Comment by voidhorse
Comment by voidhorse 2 days ago
Unfortunately, wage labor as our primary labor structure has a tendency to produce Severance far more frequently than it does a meaningful marriage between work and personal purpose.
There are a lot of people that argue that if you were to eliminate wage labor, and distribute goods as equally as possible or at least take care of basic needs for free through universal income or some other means that people would get lazy and stop working...but it's not true. As your post illustrates, working and producing is just as essential of an aspect of human life as consuming is—people want to produce, they just want it to be meaningful!
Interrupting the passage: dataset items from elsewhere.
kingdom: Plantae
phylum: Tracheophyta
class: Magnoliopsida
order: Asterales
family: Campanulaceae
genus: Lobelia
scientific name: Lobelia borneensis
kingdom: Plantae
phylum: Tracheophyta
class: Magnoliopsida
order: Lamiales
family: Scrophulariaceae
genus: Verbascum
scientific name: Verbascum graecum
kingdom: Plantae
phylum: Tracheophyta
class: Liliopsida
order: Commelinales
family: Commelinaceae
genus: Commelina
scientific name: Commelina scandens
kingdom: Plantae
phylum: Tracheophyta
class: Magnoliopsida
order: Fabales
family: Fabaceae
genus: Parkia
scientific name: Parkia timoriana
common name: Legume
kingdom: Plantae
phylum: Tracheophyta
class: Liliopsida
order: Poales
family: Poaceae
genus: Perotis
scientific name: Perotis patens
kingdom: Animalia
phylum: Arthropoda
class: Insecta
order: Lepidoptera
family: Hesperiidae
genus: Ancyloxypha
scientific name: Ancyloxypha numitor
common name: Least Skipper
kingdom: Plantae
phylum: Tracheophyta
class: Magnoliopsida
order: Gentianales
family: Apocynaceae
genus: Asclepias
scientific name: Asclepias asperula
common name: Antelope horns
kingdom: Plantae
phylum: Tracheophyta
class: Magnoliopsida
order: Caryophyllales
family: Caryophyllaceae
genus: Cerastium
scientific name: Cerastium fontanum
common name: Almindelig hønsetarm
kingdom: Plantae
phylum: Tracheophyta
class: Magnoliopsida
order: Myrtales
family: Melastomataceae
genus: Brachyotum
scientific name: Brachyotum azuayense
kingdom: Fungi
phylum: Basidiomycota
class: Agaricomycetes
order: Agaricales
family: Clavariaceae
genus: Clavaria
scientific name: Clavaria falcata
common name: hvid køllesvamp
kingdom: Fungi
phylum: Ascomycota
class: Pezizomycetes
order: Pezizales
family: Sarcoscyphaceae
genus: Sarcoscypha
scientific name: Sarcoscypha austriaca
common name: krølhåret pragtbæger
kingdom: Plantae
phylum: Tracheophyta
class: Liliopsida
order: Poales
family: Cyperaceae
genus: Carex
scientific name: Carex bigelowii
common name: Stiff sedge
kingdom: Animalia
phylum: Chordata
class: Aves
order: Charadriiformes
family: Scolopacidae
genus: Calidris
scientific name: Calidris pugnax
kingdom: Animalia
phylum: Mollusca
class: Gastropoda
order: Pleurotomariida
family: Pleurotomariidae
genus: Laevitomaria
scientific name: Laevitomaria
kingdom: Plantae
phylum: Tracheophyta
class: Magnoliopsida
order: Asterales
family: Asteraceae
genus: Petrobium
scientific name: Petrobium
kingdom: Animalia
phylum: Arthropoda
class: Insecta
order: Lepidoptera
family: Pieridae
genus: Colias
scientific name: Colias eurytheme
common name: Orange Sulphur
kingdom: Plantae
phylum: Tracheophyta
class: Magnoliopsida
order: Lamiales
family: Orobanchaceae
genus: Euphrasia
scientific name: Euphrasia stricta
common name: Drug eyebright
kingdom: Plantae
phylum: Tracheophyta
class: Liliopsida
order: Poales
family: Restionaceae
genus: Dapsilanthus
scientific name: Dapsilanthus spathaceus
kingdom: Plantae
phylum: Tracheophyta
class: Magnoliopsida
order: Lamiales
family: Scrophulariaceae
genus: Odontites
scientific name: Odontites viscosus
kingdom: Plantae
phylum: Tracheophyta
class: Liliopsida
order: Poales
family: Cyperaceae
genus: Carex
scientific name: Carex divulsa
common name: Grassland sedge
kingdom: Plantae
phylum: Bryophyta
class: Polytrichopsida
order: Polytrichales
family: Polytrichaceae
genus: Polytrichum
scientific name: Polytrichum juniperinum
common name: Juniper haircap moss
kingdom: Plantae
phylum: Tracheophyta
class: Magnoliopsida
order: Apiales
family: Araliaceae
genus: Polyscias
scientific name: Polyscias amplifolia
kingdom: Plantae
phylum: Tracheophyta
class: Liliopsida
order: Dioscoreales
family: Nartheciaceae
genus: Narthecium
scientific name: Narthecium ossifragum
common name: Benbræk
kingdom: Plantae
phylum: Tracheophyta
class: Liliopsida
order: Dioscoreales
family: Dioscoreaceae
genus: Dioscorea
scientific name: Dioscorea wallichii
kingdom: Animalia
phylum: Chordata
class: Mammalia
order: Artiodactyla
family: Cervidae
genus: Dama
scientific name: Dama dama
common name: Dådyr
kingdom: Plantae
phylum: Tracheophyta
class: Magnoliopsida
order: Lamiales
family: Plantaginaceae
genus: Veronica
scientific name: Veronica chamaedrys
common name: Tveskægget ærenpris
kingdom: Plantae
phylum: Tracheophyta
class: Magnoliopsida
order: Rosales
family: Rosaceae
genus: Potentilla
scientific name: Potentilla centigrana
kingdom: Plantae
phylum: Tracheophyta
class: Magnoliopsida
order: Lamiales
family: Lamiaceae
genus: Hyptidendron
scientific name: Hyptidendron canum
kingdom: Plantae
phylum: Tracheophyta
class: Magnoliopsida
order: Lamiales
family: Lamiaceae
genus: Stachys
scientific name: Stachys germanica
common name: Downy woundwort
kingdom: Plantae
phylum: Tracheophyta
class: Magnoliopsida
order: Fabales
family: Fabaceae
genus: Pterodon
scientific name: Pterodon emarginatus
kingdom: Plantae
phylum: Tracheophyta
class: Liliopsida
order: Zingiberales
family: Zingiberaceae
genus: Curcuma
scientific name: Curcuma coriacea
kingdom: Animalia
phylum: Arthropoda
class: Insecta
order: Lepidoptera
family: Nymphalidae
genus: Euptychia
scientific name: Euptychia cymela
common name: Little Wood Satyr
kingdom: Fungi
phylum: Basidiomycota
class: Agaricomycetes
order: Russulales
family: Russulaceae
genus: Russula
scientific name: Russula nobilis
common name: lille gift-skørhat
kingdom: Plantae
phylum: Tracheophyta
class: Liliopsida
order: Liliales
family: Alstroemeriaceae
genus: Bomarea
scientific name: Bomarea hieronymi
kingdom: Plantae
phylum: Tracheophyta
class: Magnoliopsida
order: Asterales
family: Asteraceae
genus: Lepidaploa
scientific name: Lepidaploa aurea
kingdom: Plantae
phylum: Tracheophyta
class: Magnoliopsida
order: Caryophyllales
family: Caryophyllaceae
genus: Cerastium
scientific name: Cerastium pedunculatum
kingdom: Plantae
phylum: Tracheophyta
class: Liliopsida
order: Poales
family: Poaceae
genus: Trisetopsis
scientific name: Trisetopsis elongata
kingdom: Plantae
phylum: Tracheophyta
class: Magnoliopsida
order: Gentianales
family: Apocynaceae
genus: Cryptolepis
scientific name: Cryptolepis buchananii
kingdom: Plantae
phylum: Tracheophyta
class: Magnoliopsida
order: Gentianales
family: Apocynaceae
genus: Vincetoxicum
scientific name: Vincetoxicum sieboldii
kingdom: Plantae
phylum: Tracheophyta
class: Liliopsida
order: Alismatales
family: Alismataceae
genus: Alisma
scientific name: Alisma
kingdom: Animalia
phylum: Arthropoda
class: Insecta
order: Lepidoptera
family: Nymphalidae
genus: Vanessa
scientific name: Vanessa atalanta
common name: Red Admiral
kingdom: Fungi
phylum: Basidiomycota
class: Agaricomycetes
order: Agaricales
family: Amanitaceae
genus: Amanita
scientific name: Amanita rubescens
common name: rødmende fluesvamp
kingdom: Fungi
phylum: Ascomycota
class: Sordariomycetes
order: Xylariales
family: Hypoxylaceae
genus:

They want to work on stuff that aligns with their own interests and beliefs. Ironically the people that claim that this isn't the case are probably the few that actually would prefer to never work (they want to keep wage labor in place so that they can extract capital from laborers while they relax and "lead" instead of produce themselves).
> people would get lazy and stop working...but it's not true.
Confusing especially when most people do tens of hours of work outside of paying labor already. Sometimes another 40, or more. Perhaps with UBI et c. some folks would drop to merely 50-60 total hours of work, doing wage labor for only 20-30 of it.
But we only call the other things work when a rich person's paying someone else to do it for them (grocery shopping, lawn care, home maintenance, child care to include things like night time care when they're young ["night nanny" is a thing], meal planning, cooking, shuttling people places in cars, navigating healthcare, elder care, repairing clothes, and so on) because if money's not changing hands it doesn't count, I guess.